Publishers all know that there is a secular shift going on — dollars are moving to more‑targeted media and below the line. Publishers know that just selling display isn’t enough anymore; they need to offer their larger customers a broader suite of services for acquiring and holding onto consumers.
Interestingly, just as publishers are looking at agency services, the big data players are looking at this, as well. Groups like Epsilon and Experian and Axiom are thinking hard about how do they become larger contributors in customer acquisition for their clients rather than primarily stewards of the customer retention database. There’s quite an interesting competitive dynamic playing out now in interactive marketing services.
Do you see a talent shortage anywhere in digital?
There’s a huge squeeze in sales talent, and especially sales management talent – CRO, regional director of sales. Secondary squeezes are for really capable CFOs, execs about whom a board can say, “OK, this is a guy who can take us through either a sale or an IPO.” I know a lot of companies looking for that level of a player.
What is the most important role that any investment banker can play for their clients?
The role is making a market for the company, because you usually only sell a business once and you want to get a fair price and terms. Offers sometimes show up in a vacuum – every so often lightning strikes – but even then most of the time you don’t have full confidence it is the best price available. So the function we perform is making the market. And you don’t need that many data points. Two can do it. Five is better. Ten is better, but two can do it.
And human nature is such that competition brings out everyone’s best behavior. Acquirers often don’t realize how much they truly love a company and a team until they feel the nudge of the target possibly going to their competition.
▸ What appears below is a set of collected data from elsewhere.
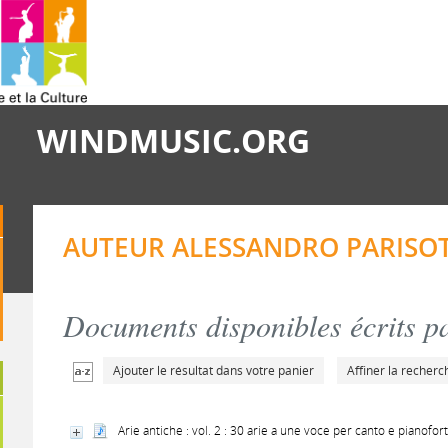
WINDMUSIC.ORG
AUTEUR ALESSANDRO PARISOT
Documents disponibles écrits pa
Ajouter le résultat dans votre panier
Affiner la recherc
Arie antiche : vol. 2 : 30 arie a une voce per canto e pianofor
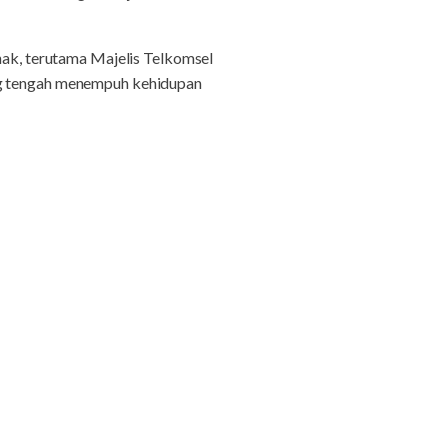
ihak, terutama Majelis Telkomsel
ang tengah menempuh kehidupan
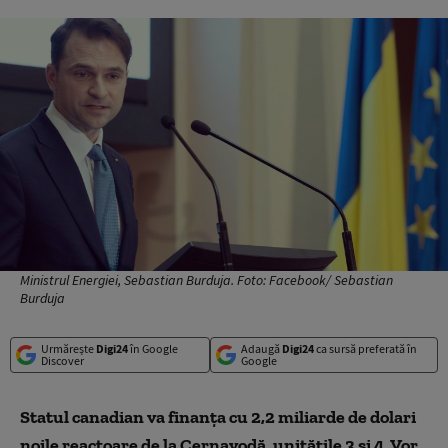
Ministrul Energiei, Sebastian Burduja. Foto: Facebook/ Sebastian
Burduja
Urmărește
Digi24
în Google
Adaugă
Digi24
ca sursă preferată în
Discover
Google
Statul canadian va finanța cu 2,2 miliarde de dolari
noile reactoare de la Cernavodă, unitățile 3 și 4. Vor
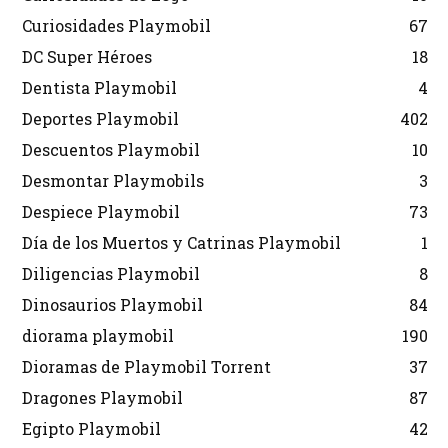
Curiosidades Playmobil
67
DC Super Héroes
18
Dentista Playmobil
4
Deportes Playmobil
402
Descuentos Playmobil
10
Desmontar Playmobils
3
Despiece Playmobil
73
Día de los Muertos y Catrinas Playmobil
1
Diligencias Playmobil
8
Dinosaurios Playmobil
84
diorama playmobil
190
Dioramas de Playmobil Torrent
37
Dragones Playmobil
87
Egipto Playmobil
42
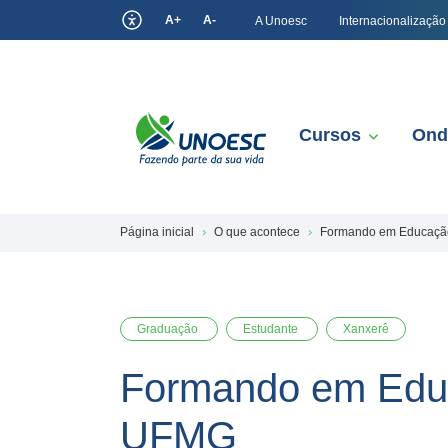
A+
A-
A Unoesc
Internacionalização
Cursos
Ond
Página inicial
O que acontece
Formando em Educação
Graduação
Estudante
Xanxerê
Formando em Educ
UFMG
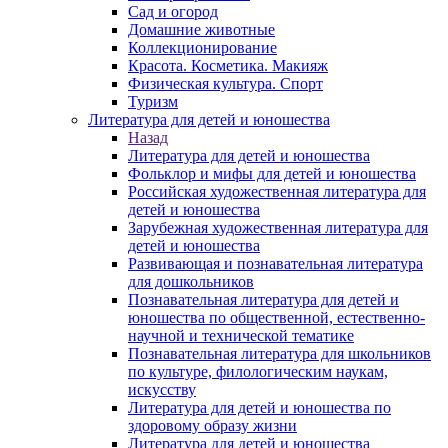
Сад и огород
Домашние животные
Коллекционирование
Красота. Косметика. Макияж
Физическая культура. Спорт
Туризм
Литература для детей и юношества
Назад
Литература для детей и юношества
Фольклор и мифы для детей и юношества
Российская художественная литература для
детей и юношества
Зарубежная художественная литература для
детей и юношества
Развивающая и познавательная литература
для дошкольников
Познавательная литература для детей и
юношества по общественной, естественно-
научной и технической тематике
Познавательная литература для школьников
по культуре, филологическим наукам,
искусству
Литература для детей и юношества по
здоровому образу жизни
Литература для детей и юношества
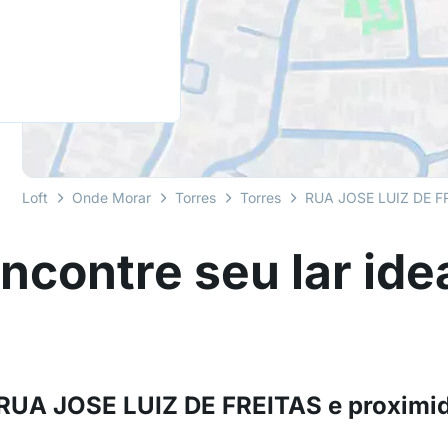
Loft
Onde Morar
Torres
Torres
RUA JOSE LUIZ DE F
ncontre seu lar ide
 RUA JOSE LUIZ DE FREITAS e proximi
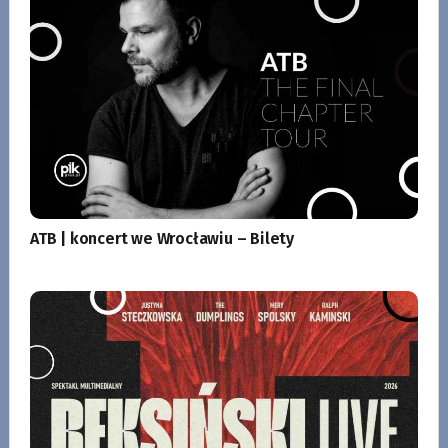
ATB | koncert we Wrocławiu – Bilety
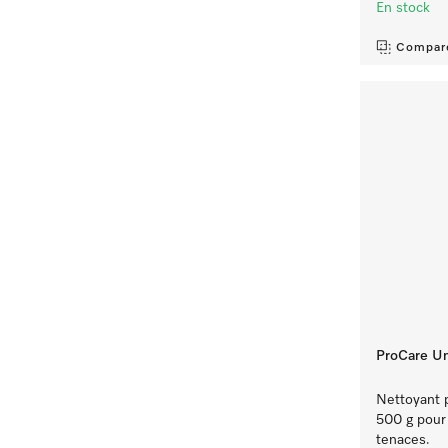
En stock
Compar
ProCare Un
Nettoyant p
500 g pour 
tenaces.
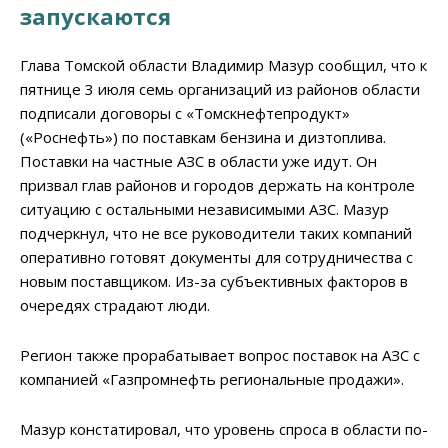
запускаются
Глава Томской области Владимир Мазур сообщил, что к
пятнице 3 июля семь организаций из районов области
подписали договоры с «Томскнефтепродукт»
(«Роснефть») по поставкам бензина и дизтоплива.
Поставки на частные АЗС в области уже идут. Он
призвал глав районов и городов держать на контроле
ситуацию с остальными независимыми АЗС. Мазур
подчеркнул, что не все руководители таких компаний
оперативно готовят документы для сотрудничества с
новым поставщиком. Из-за субъективных факторов в
очередях страдают люди.
Регион также прорабатывает вопрос поставок на АЗС с
компанией «Газпромнефть региональные продажи».
Мазур констатировал, что уровень спроса в области по-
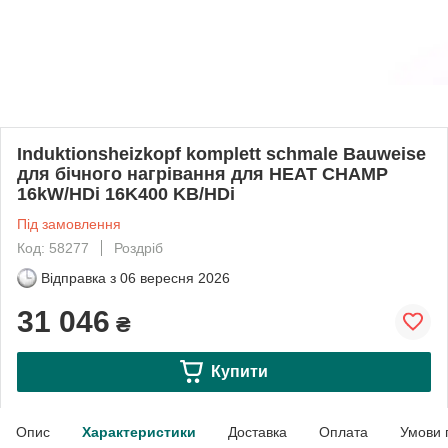
Induktionsheizkopf komplett schmale Bauweise
для бічного нагрівання для HEAT CHAMP
16kW/HDi 16K400 KB/HDi
Під замовлення
Код: 58277
Роздріб
Відправка з
06 вересня 2026
31 046
₴
Купити
Опис
Характеристики
Доставка
Оплата
Умови 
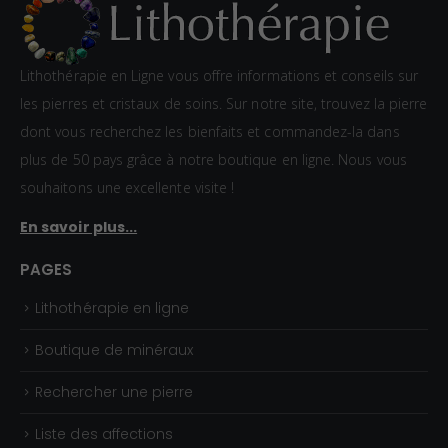
Lithothérapie en Ligne vous offre informations et conseils sur
les pierres et cristaux de soins. Sur notre site, trouvez la pierre
dont vous recherchez les bienfaits et commandez-la dans
plus de 50 pays grâce à notre boutique en ligne. Nous vous
souhaitons une excellente visite !
En savoir plus...
PAGES
Lithothérapie en ligne
Boutique de minéraux
Rechercher une pierre
Liste des affections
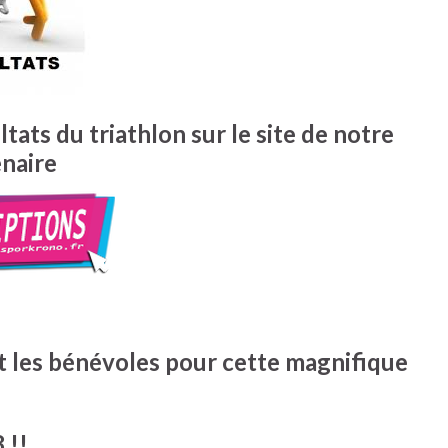
ats du triathlon sur le site de notre
naire
t les bénévoles pour cette magnifique
 !!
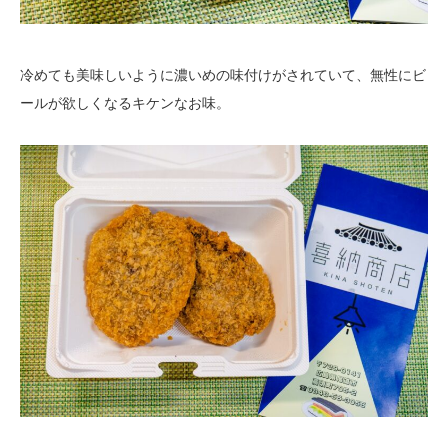
冷めても美味しいように濃いめの味付けがされていて、無性にビ
ールが欲しくなるキケンなお味。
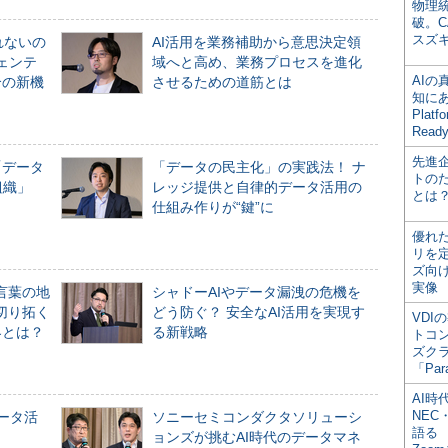
物理
破。C
スズ
れないの
AI活用を業務補助から意思決定領
ジェンテ
域へと高め、業務プロセスを進化
AI
合の新機
させるための道筋とは
知にある
Plat
Read
先進
「データ
「データの民主化」の実践法！ ナ
トの
組織」
レッジ提供と自律的データ活用の
とは
仕組み作りが“鍵”に
優れ
リを
ズ向
実像
言葉の地
シャドーAIやデータ漏洩の危機を
切り拓く
どう防ぐ？ 安全なAI活用を実現す
VDI
界とは？
る新戦略
トコ
ズク
「Par
AI時
NEC・
データ活
ソニーセミコンダクタソリューシ
語る
ョンズが挑むAI時代のデータマネ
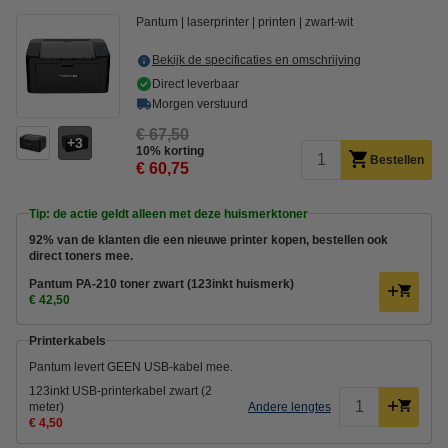
Pantum
laserprinter
printen
zwart-wit
Bekijk de specificaties en omschrijving
Direct leverbaar
Morgen verstuurd
€ 67,50
3
10% korting
Bestellen
€ 60,75
Tip: de actie geldt alleen met deze huismerktoner
92% van de klanten die een nieuwe printer kopen, bestellen ook
direct toners mee.
Pantum PA-210 toner zwart (123inkt huismerk)
€ 42,50
Printerkabels
Pantum levert GEEN USB-kabel mee.
123inkt USB-printerkabel zwart (2
meter)
Andere lengtes
€ 4,50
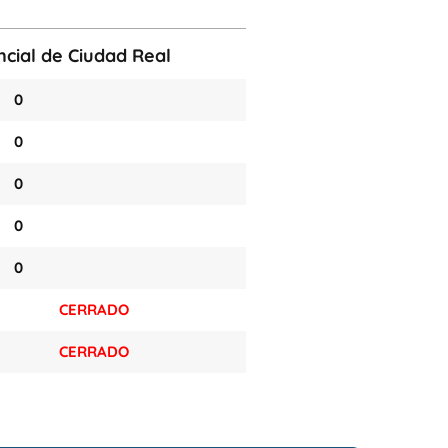
ncial de Ciudad Real
0
0
0
0
0
CERRADO
CERRADO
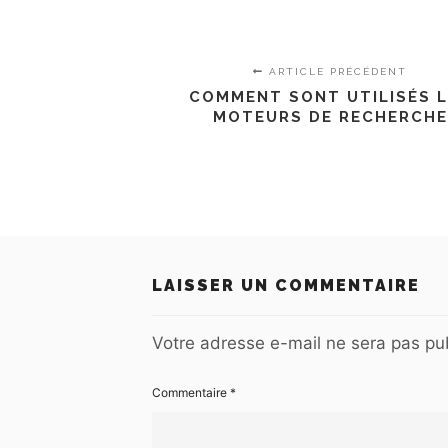
ARTICLE PRÉCÉDENT
COMMENT SONT UTILISÉS 
MOTEURS DE RECHERCHE
LAISSER UN COMMENTAIRE
Votre adresse e-mail ne sera pas pub
Commentaire
*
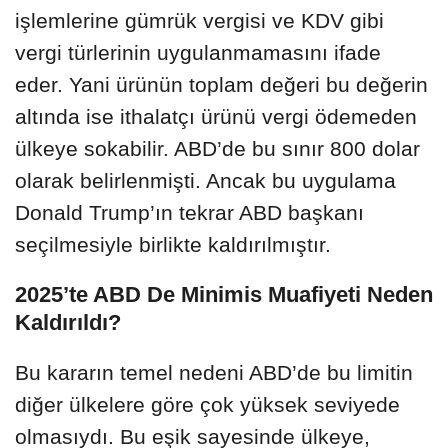
işlemlerine gümrük vergisi ve KDV gibi
vergi türlerinin uygulanmamasını ifade
eder. Yani ürünün toplam değeri bu değerin
altında ise ithalatçı ürünü vergi ödemeden
ülkeye sokabilir. ABD’de bu sınır 800 dolar
olarak belirlenmişti. Ancak bu uygulama
Donald Trump’ın tekrar ABD başkanı
seçilmesiyle birlikte kaldırılmıştır.
2025’te ABD De Minimis Muafiyeti Neden
Kaldırıldı?
Bu kararın temel nedeni ABD’de bu limitin
diğer ülkelere göre çok yüksek seviyede
olmasıydı. Bu eşik sayesinde ülkeye,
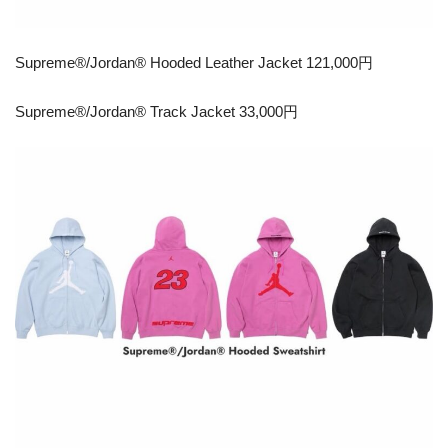
Supreme®/Jordan® Hooded Leather Jacket 121,000円
Supreme®/Jordan® Track Jacket 33,000円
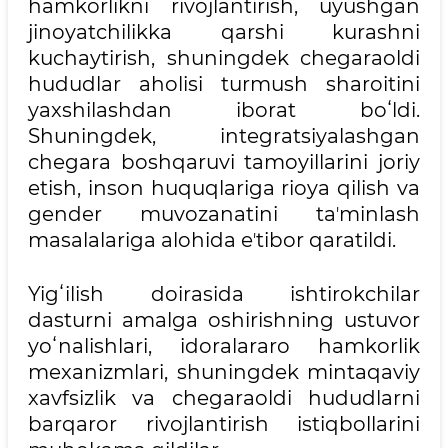
hamkorlikni rivojlantirish, uyushgan
jinoyatchilikka qarshi kurashni
kuchaytirish, shuningdek chegaraoldi
hududlar aholisi turmush sharoitini
yaxshilashdan iborat boʻldi.
Shuningdek, integratsiyalashgan
chegara boshqaruvi tamoyillarini joriy
etish, inson huquqlariga rioya qilish va
gender muvozanatini taʼminlash
masalalariga alohida eʼtibor qaratildi.
Yigʻilish doirasida ishtirokchilar
dasturni amalga oshirishning ustuvor
yoʻnalishlari, idoralararo hamkorlik
mexanizmlari, shuningdek mintaqaviy
xavfsizlik va chegaraoldi hududlarni
barqaror rivojlantirish istiqbollarini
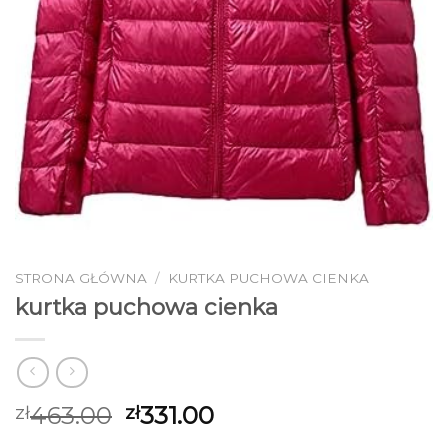
STRONA GŁÓWNA
/
KURTKA PUCHOWA CIENKA
kurtka puchowa cienka
463.00
331.00
zł
zł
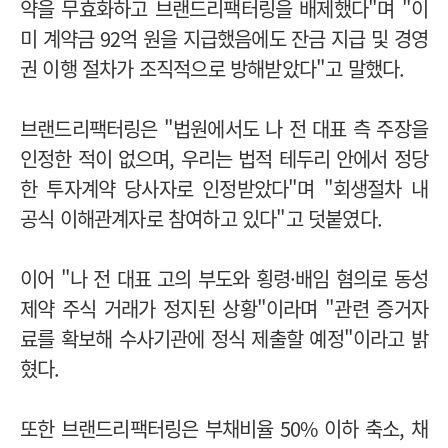
약을 무효화하고 브랜드리팩터링을 배제했다"며 "이
미 계약금 92억 원을 지급했음에도 잔금 지급 및 경영
권 이행 절차가 조직적으로 방해받았다"고 말했다.
브랜드리팩터링은 "법원에서도 나 전 대표 측 주장을
인정한 적이 없으며, 우리는 법적 테두리 안에서 정당
한 투자계약 당사자로 인정받았다"며 "회생절차 내
공식 이해관계자로 참여하고 있다"고 덧붙였다.
이어 "나 전 대표 고의 부도와 횡령·배임 혐의로 동성
제약 주식 거래가 정지된 상황"이라며 "관련 증거자
료를 확보해 수사기관에 정식 제출할 예정"이라고 밝
혔다.
또한 브랜드리팩터링은 부채비율 50% 이하 축소, 채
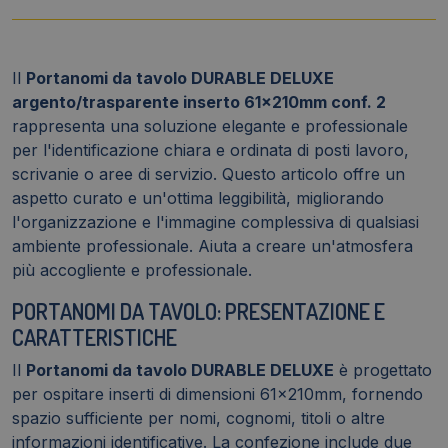
(conf.2)
quantità
Il
Portanomi da tavolo DURABLE DELUXE
argento/trasparente inserto 61x210mm conf. 2
rappresenta una soluzione elegante e professionale
per l'identificazione chiara e ordinata di posti lavoro,
scrivanie o aree di servizio. Questo articolo offre un
aspetto curato e un'ottima leggibilità, migliorando
l'organizzazione e l'immagine complessiva di qualsiasi
ambiente professionale. Aiuta a creare un'atmosfera
più accogliente e professionale.
PORTANOMI DA TAVOLO: PRESENTAZIONE E
CARATTERISTICHE
Il
Portanomi da tavolo DURABLE DELUXE
è progettato
per ospitare inserti di dimensioni 61x210mm, fornendo
spazio sufficiente per nomi, cognomi, titoli o altre
informazioni identificative. La confezione include due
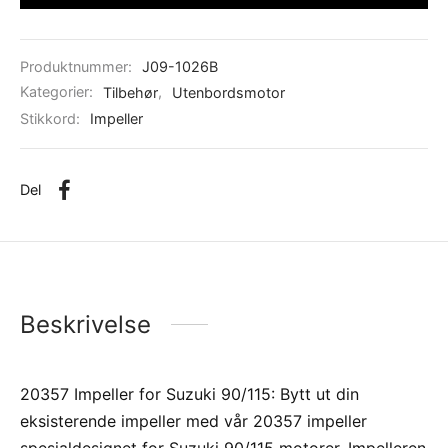
Produktnummer:
J09-1026B
Kategorier:
Tilbehør
,
Utenbordsmotor
Stikkord:
Impeller
Del
Beskrivelse
20357 Impeller for Suzuki 90/115: Bytt ut din
eksisterende impeller med vår 20357 impeller
spesialdesignet for Suzuki 90/115 motorer. Impelleren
So, that’s what we do. Of course, there are many other things we do such as helping a company prepare for sale, managing a tight process, watching out for the landmines that we’ve all seen a thousand times, and being very creative on potential buyers. A healthy proportion of our deals close with acquirers who were not on the A‑list of likely buyers. Like when we sold Acerno, nobody had guessed Akamai would be the buyer for a behavioral targeting group.
And, it’s important to have that creative thinking. Sometimes there are only two logical buyers for a company, but more often there’s a larger number of potential buyers. The only way to find out is to be creative and go talk to them.